As generative AI advances, Google is focused on providing transparency and tools for identifying AI-generated content.

  • The SynthID Detector is a new verification portal to quickly and efficiently identify AI-generated content made with Google AI. It provides detection capabilities across images, text, audio, and video in one place. It can also highlight parts of content likely watermarked with SynthID. SynthID is a tool that embeds imperceptible watermarks that remain detectable even after content transformations and has been expanded to cover content generated by Gemini, Imagen, Lyria, and Veo models.
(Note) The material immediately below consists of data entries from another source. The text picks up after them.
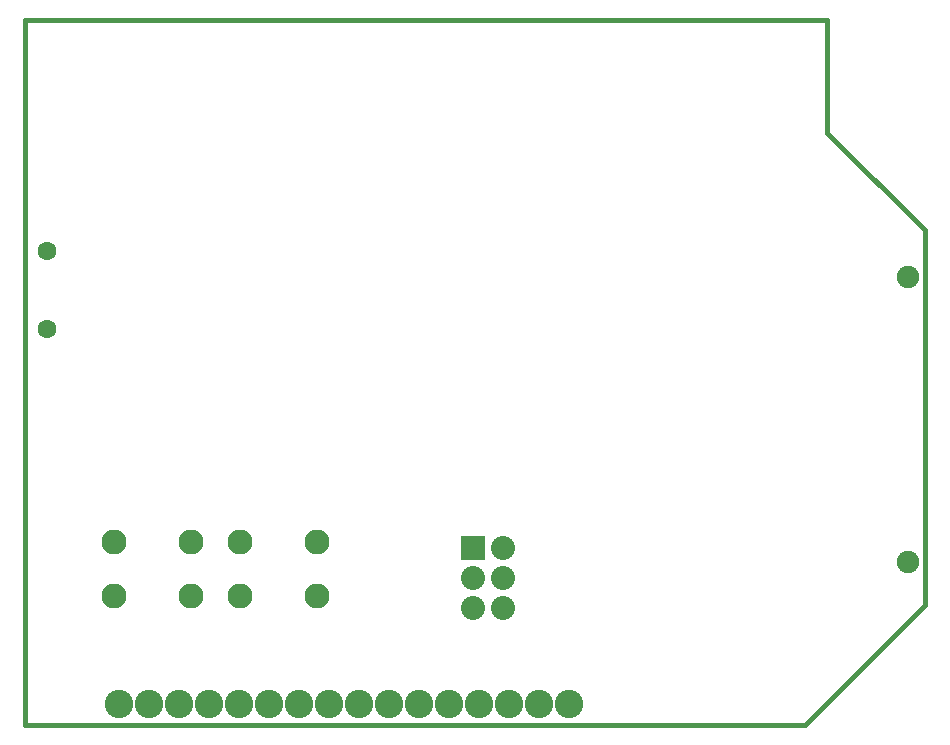
<source format=gbs>
G04 (created by PCBNEW-RS274X (2012-01-19 BZR 3256)-stable) date 6/8/2014 1:57:20 PM*
G01*
G70*
G90*
%MOIN*%
G04 Gerber Fmt 3.4, Leading zero omitted, Abs format*
%FSLAX34Y34*%
G04 APERTURE LIST*
%ADD10C,0.006000*%
%ADD11C,0.015000*%
%ADD12C,0.075100*%
%ADD13C,0.063300*%
%ADD14C,0.094800*%
%ADD15C,0.083000*%
%ADD16R,0.080000X0.080000*%
%ADD17C,0.080000*%
G04 APERTURE END LIST*
G54D10*
G54D11*
X73750Y-58500D02*
X65000Y-58500D01*
X77750Y-54500D02*
X73750Y-58500D01*
X47750Y-35000D02*
X48250Y-35000D01*
X47750Y-56250D02*
X47750Y-35000D01*
X65000Y-58500D02*
X47750Y-58500D01*
X77750Y-42000D02*
X77750Y-54500D01*
X74500Y-38750D02*
X77750Y-42000D01*
X74500Y-35000D02*
X74500Y-38750D01*
X48250Y-35000D02*
X74500Y-35000D01*
X47750Y-58500D02*
X47750Y-56250D01*
G54D12*
X77183Y-43551D03*
X77183Y-53059D03*
G54D13*
X48500Y-45299D03*
X48500Y-42701D03*
G54D14*
X50900Y-57800D03*
X51900Y-57800D03*
X52900Y-57800D03*
X53900Y-57800D03*
X54900Y-57800D03*
X55900Y-57800D03*
X56900Y-57800D03*
X57900Y-57800D03*
X58900Y-57800D03*
X59900Y-57800D03*
X60900Y-57800D03*
X61900Y-57800D03*
X62900Y-57800D03*
X63900Y-57800D03*
X64900Y-57800D03*
X65900Y-57800D03*
G54D15*
X57480Y-54186D03*
X54920Y-54186D03*
X57480Y-52414D03*
X54920Y-52414D03*
X53280Y-54186D03*
X50720Y-54186D03*
X53280Y-52414D03*
X50720Y-52414D03*
G54D16*
X62700Y-52600D03*
G54D17*
X63700Y-52600D03*
X62700Y-53600D03*
X63700Y-53600D03*
X62700Y-54600D03*
X63700Y-54600D03*
M02*

</source>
Over 10 billion pieces of content have already been watermarked with SynthID. The SynthID Detector is starting to roll out to early testers today, with a waitlist available for journalists, media professionals, and researchers.
  • Google has open-sourced SynthID text watermarking to grow a trusted ecosystem and partnered with NVIDIA to watermark videos generated by their services.

Google AI Subscription Plans

Based on the I/O announcements, Google is introducing new subscription plans to provide access to its AI capabilities.
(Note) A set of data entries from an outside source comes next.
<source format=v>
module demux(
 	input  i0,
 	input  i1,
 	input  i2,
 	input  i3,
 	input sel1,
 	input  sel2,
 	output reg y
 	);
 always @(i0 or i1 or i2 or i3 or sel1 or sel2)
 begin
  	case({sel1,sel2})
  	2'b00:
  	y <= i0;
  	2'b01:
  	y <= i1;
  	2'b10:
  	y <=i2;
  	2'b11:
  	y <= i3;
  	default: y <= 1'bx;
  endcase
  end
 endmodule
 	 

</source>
  • Google AI Pro is the evolution of the existing AI Premium plan, now offering a suite of AI tools for $19.99/month. It includes the Gemini app (formerly Gemini Advanced), access to Flow with the Veo 2 model, Whisk for image-to-video creation, NotebookLM, Gemini in Google apps, Gemini in Chrome (early access), and 2 TB of storage. These new benefits are coming to U.S. subscribers first, with more countries to follow.
  • Google AI Ultra is a new premium plan designed for users who want the highest usage limits and early access to the most capable models and experimental features. Available in the U.S. for $249.99/month (with a limited-time offer), it includes the best version of the Gemini app with the highest usage limits across Deep Research and video generation with Veo models. Ultra subscribers get early access to Deep Think in 2.5 Pro, the highest limits in Flow with 1080p video generation and advanced camera controls, Whisk Animate, enhanced NotebookLM capabilities, Gemini in Google apps and Chrome, early access to the Project Mariner agentic research prototype, an individual YouTube Premium plan, and 30 TB of storage. It is available in the U.S. today and coming soon to more countries.

These announcements from Google I/O 2025 demonstrate a strong focus on integrating advanced AI capabilities across their product ecosystem, empowering users and developers alike with new tools for productivity, creativity, communication, and learning.